慢性的な炎症が起こることで食道の機能(蠕動して食事を胃に送る)が障害され、のどのつまり感や食事が降りて行かないような感覚が生じます。
アレルギー源が分かる場合は、アレルギーとなる食物を避けてもらうことが多いですが、わからない場合は薬物療法を行います。
今回のケースでもアレルギーの原因が特定できなかったため、投薬治療を行いました。
<治療内容>
1.制酸薬
2.漢方薬
アレルギーを抑える漢方薬も有効との報告があり、薬自体の副作用も少ないため今回はPPIと併用して使用しました。
【経過】
投薬を開始してから数日間は症状があったものの、8日目くらいからは症状が出る頻度が減ったような感じがして、1か月経過する頃には症状がほぼ出なくなったとのことでした。
ただ前述のように、薬物療法で一旦症状が落ち着いた場合でも、やめてしまうと1年以内に半数以上の方が再発してしまうため、しばらく薬は継続して様子を見る方針としました。
今回は幸いPPIと漢方の併用が非常によく効いてくれましたが、改善が乏しい場合はステロイドや免疫抑制剤などのアレルギー反応を強く抑える薬を併用し治療するケースもあります。

[抽出された記録]

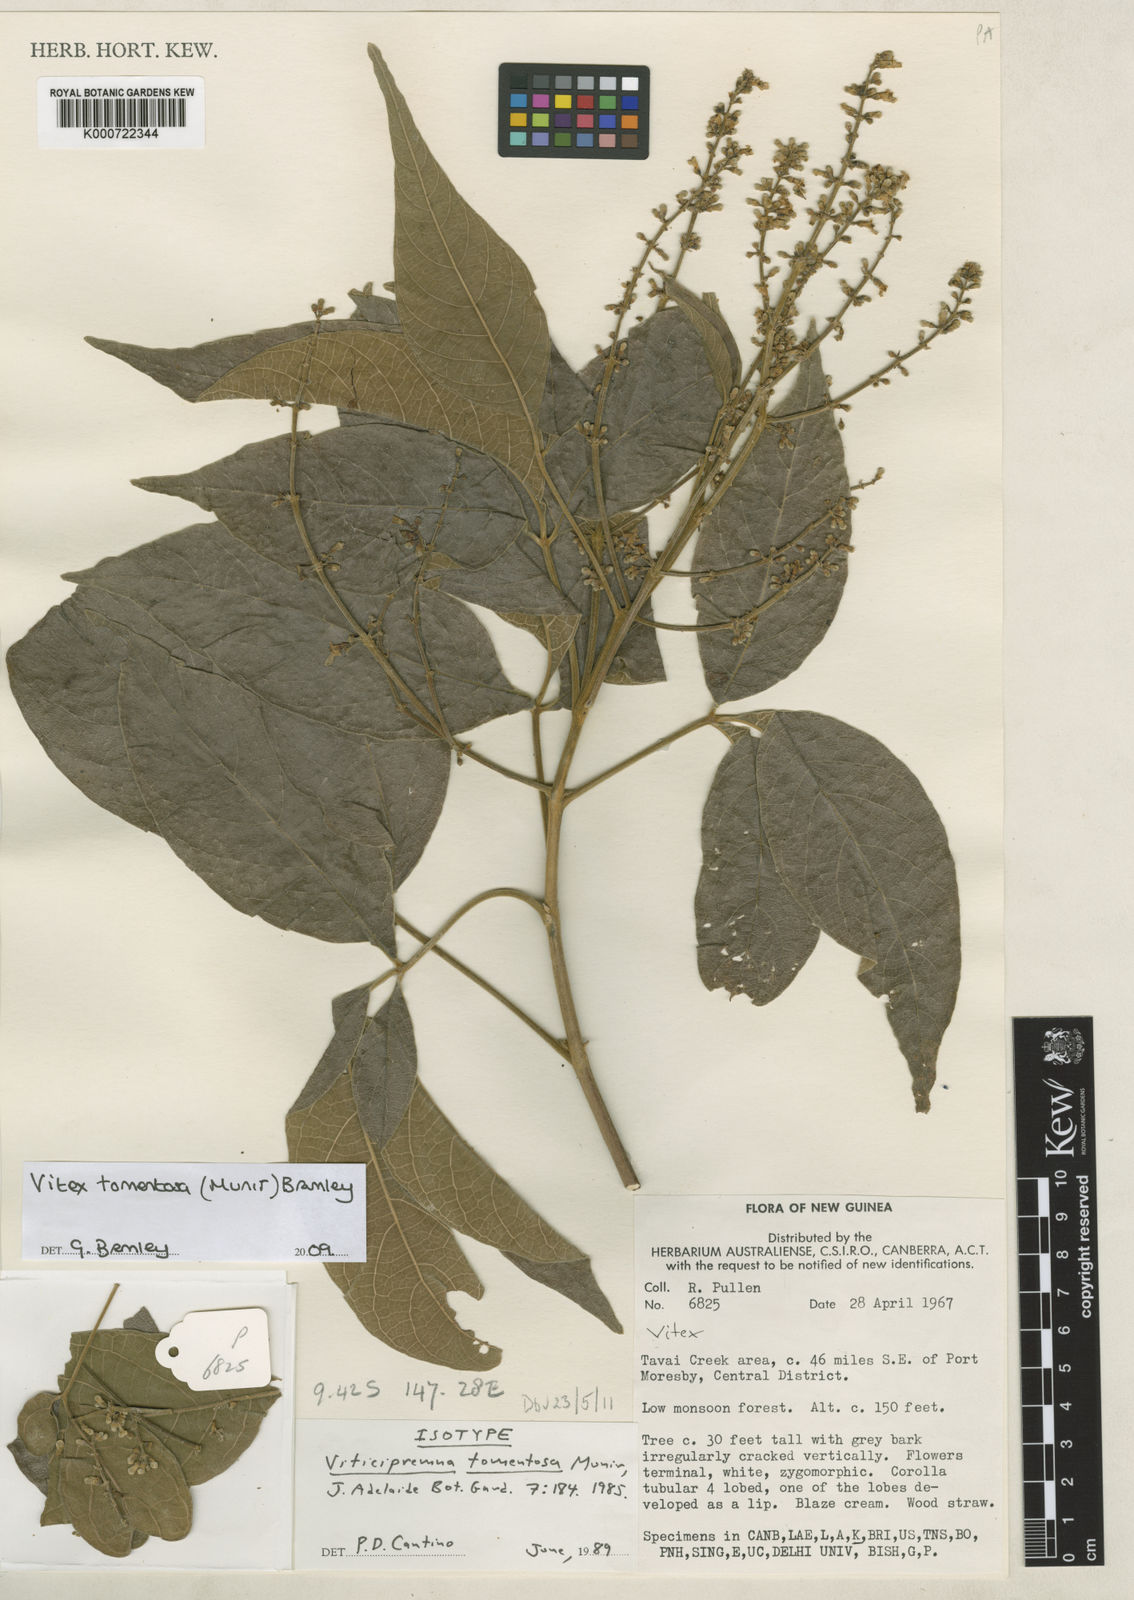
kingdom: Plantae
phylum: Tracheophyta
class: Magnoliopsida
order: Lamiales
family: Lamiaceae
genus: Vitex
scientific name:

§ **求められること**: 食道の炎症の治療についての文章から、薬を指す呼び名を本文どおりの表記ですべて挙げてください。

§ **完成した解答**: 制酸薬、漢方薬、PPI、ステロイド、免疫抑制剤